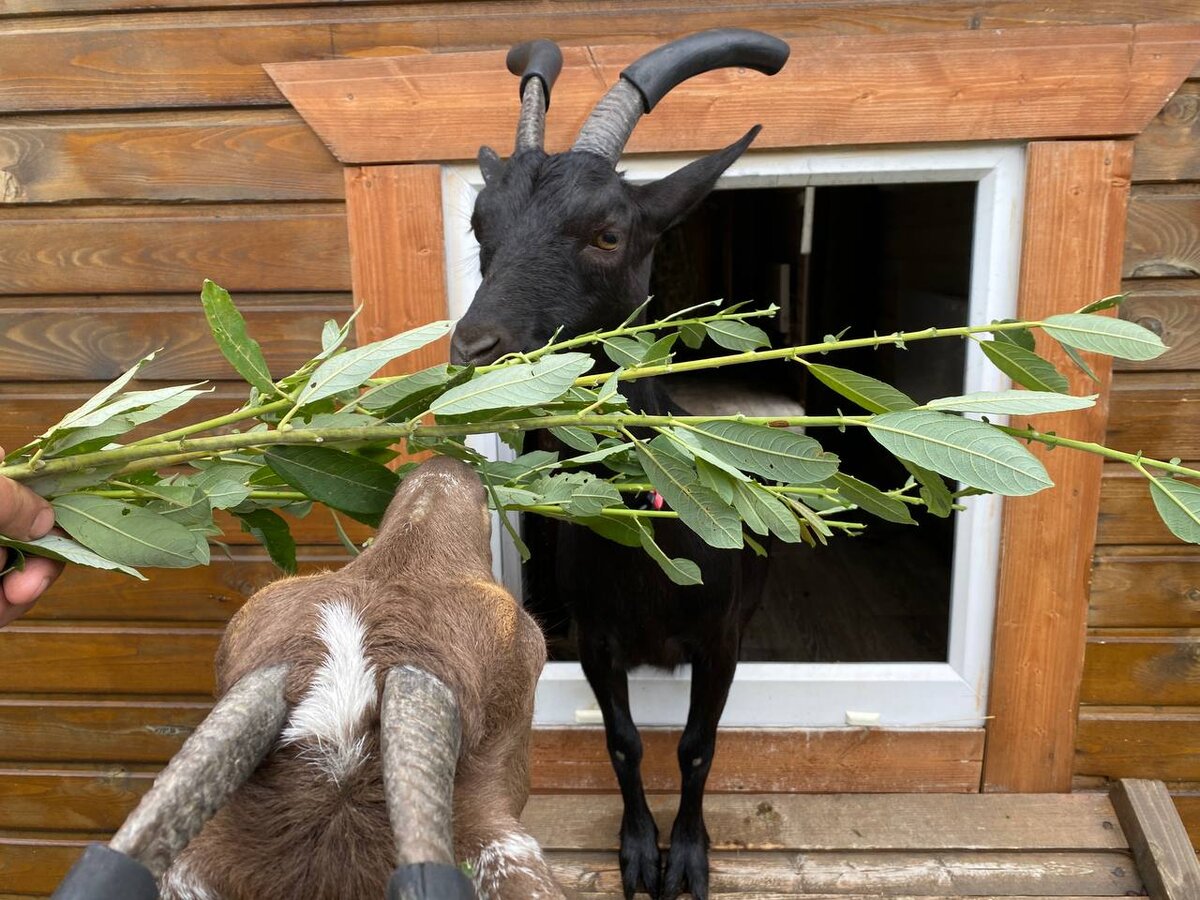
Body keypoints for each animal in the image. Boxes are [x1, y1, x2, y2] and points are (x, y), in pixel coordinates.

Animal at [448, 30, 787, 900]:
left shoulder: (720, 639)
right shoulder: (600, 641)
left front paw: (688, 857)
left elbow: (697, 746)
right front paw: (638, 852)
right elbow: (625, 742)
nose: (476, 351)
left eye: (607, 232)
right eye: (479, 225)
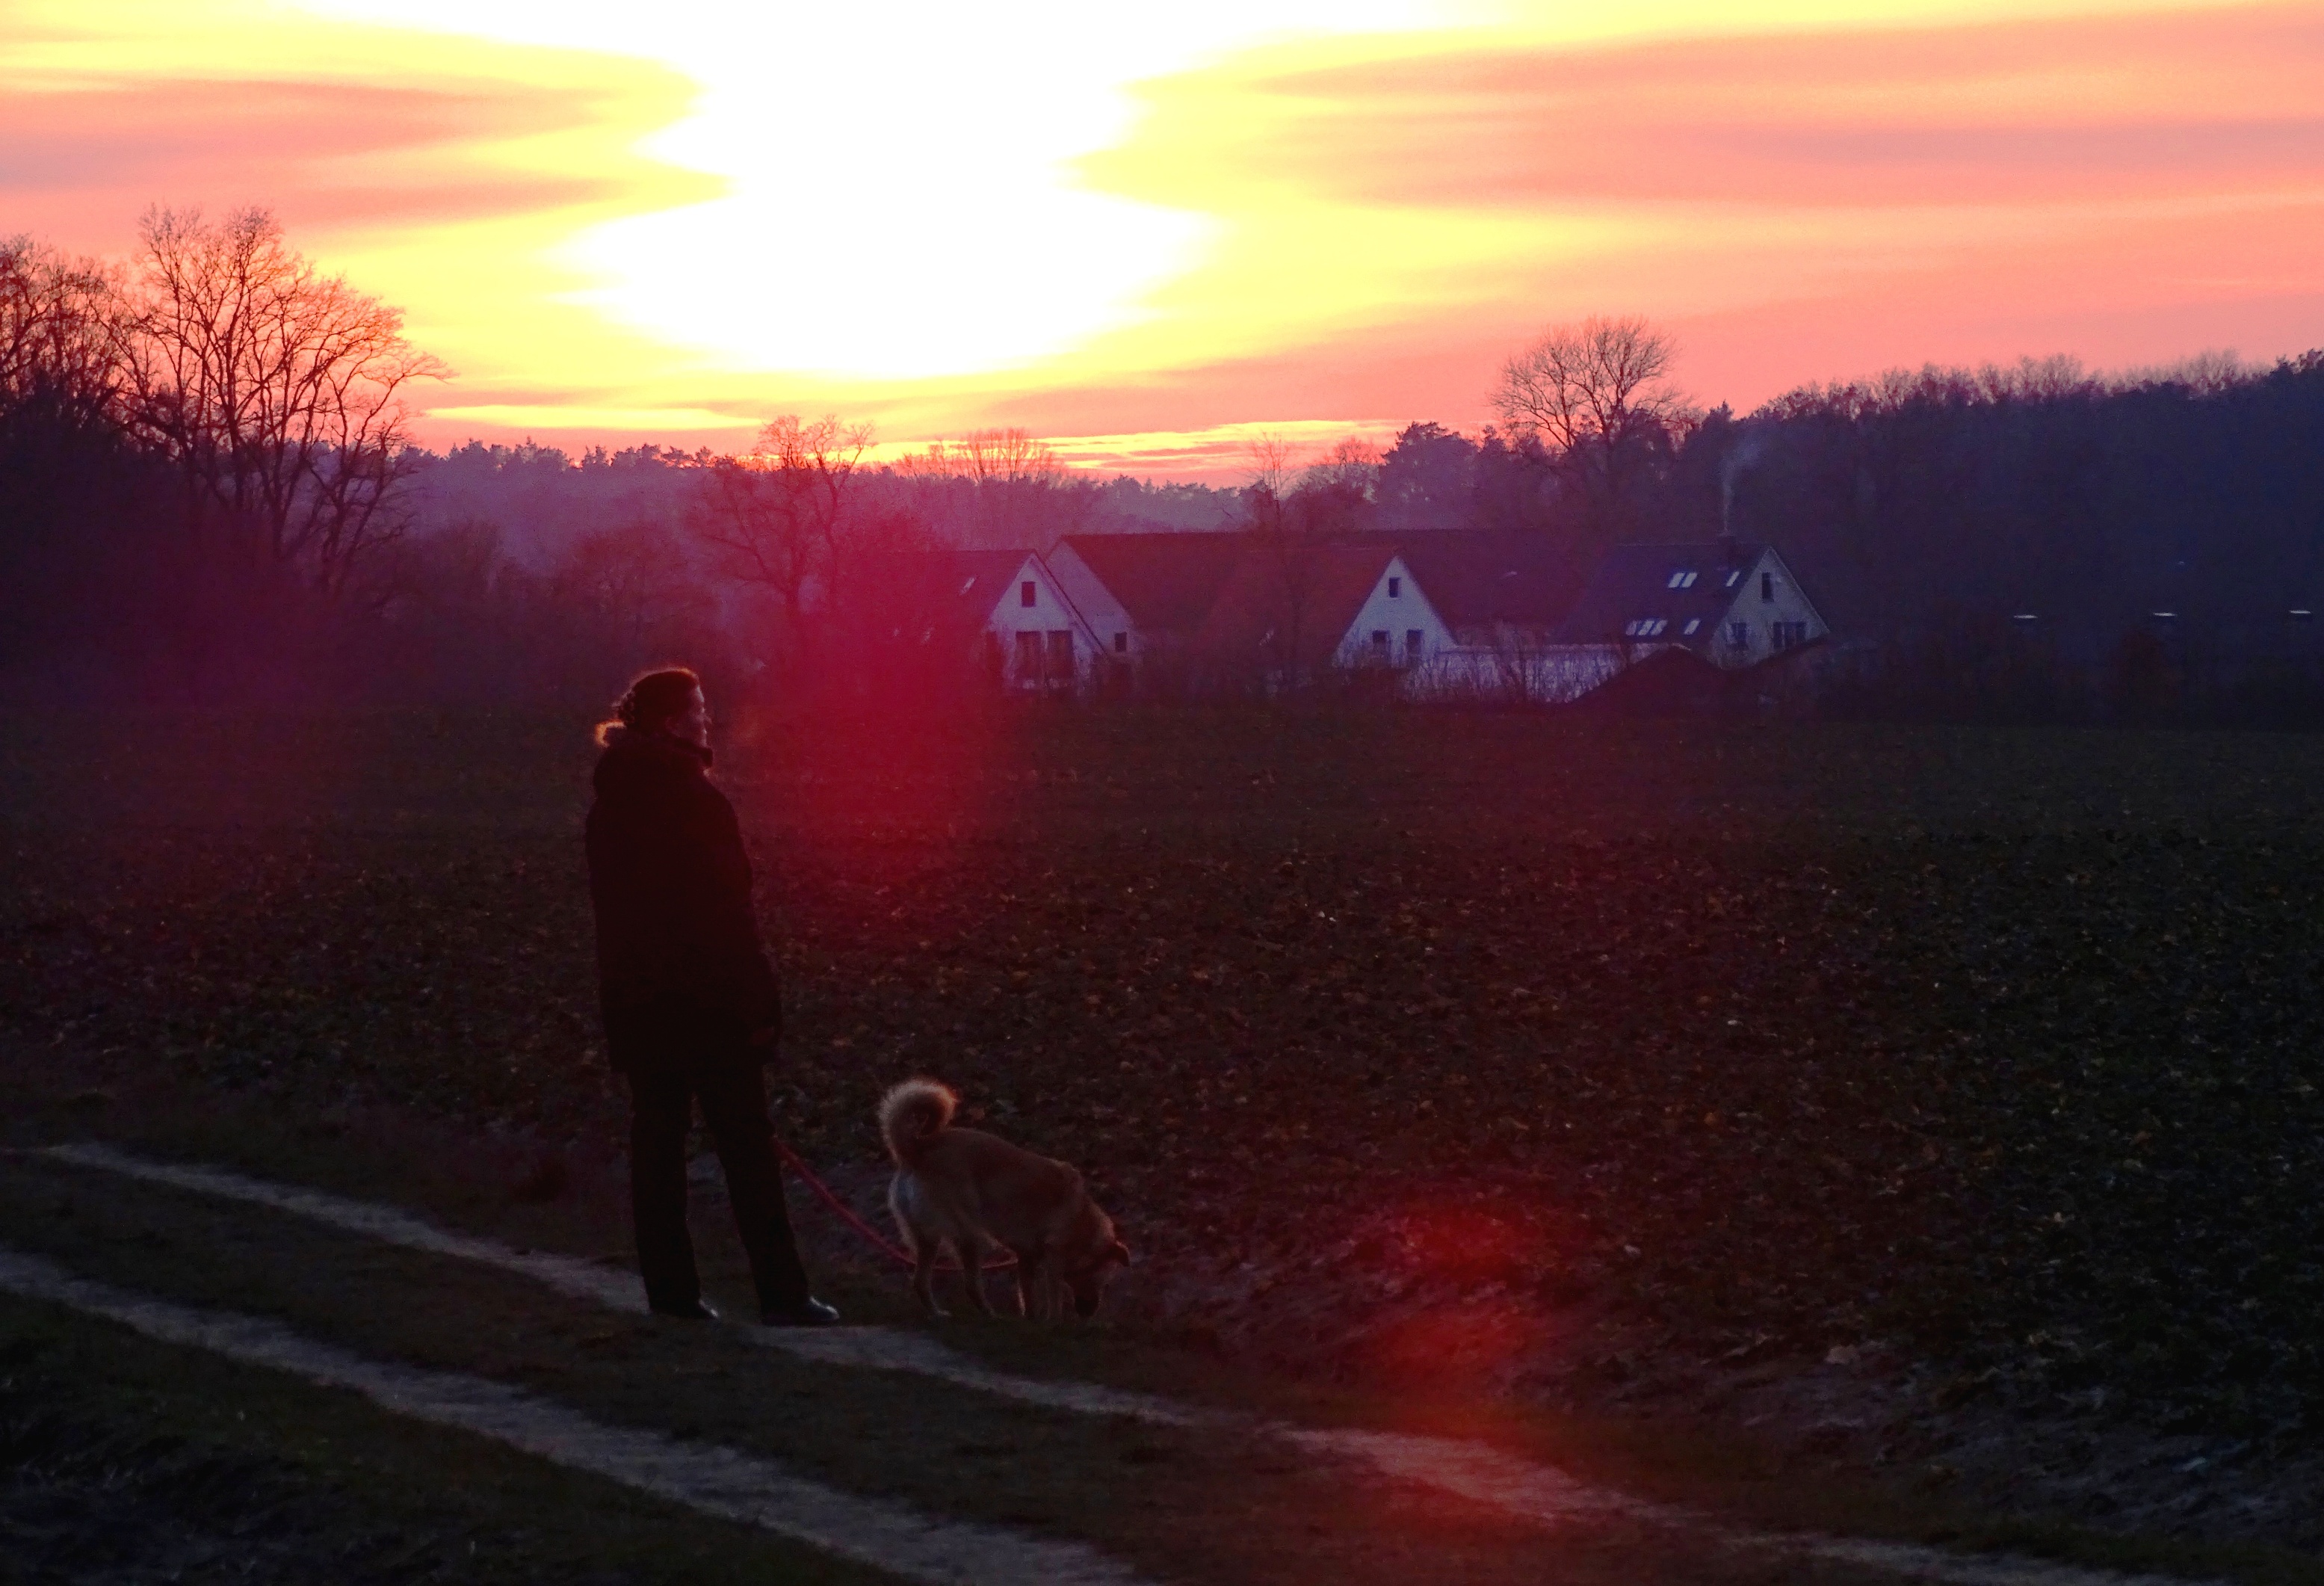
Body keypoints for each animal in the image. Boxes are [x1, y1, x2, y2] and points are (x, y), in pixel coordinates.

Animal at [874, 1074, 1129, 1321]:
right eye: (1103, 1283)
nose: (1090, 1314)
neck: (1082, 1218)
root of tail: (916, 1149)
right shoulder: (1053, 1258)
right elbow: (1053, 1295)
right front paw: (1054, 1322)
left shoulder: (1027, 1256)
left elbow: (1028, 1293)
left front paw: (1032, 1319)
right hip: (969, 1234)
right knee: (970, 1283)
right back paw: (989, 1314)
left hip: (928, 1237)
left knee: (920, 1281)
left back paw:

Assignment
Leave out the pictures. Transcribe only the lines above, from the first through the one that contains "left elbow: (697, 746)".

Exercise response
Body keypoints for each animal in the image. Boxes are [x1, y1, x2, y2] and points are (x, y), in pixel coordinates.

Animal at [448, 30, 787, 900]:
left shoulder: (720, 639)
right shoulder: (600, 641)
left front paw: (688, 857)
left elbow: (697, 746)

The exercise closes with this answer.